Creating evaluation frameworks to measure accuracy, confidence intervals, latency, and data quality.
Backtesting model outputs against historical NAVs, secondary-market trades, and redemptions.
Researching and incorporating credit-risk signals (CDS spreads, recovery rates, default data, etc.).
Building continuous learning loops using live market data and partner feedback.
Working closely with Product and Engineering to ship models via APIs, SDKs, and dashboards used by traders, curators, and risk teams.
Collaborating with data providers, protocol teams, and fund administrators to improve coverage and signal quality.
Partnering with the CTO on long-term model governance, transparency, and AI ethics.
What I’m looking for:
5+ years of experience in applied ML, quantitative finance, or credit-risk modeling.
Strong Python and SQL skills, plus experience with ML frameworks like PyTorch, TensorFlow, scikit-learn, or XGBoost.
Solid understanding of time-series forecasting, regression/classification, and probabilistic modeling.
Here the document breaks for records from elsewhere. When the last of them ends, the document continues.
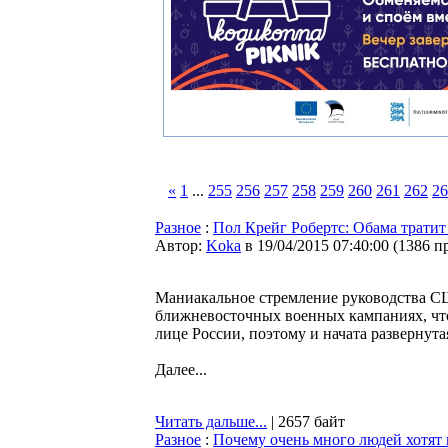
«
1
...
255
256
257
258
259
260
261
262
26
Разное
:
Пол Крейг Робертс: Обама трати
Автор:
Koka
в 19/04/2015 07:40:00
(
1386 п
Маниакальное стремление руководства С
ближневосточных военных кампаниях, чт
лице России, поэтому и начата разверну
Далее...
Читать дальше...
| 2657 байт
Разное
:
Почему очень много людей хотят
Hands-on experience with financial data (fixed income, private credit, or structured products).
Familiarity with blockchain and DeFi data, including smart contracts, token metadata, and on-chain events.
Experience deploying ML models into production (APIs, orchestration, or streaming systems).
Bonus to have:
Background in credit analytics, NAV valuation, or structured credit
Experience in quant research, fintech data science, or tokenized asset analytics
Experience with NLP, vector databases, and LLMs / GenAI tools (OpenAI APIs, GPT-4, LangChain, HuggingFace, etc.)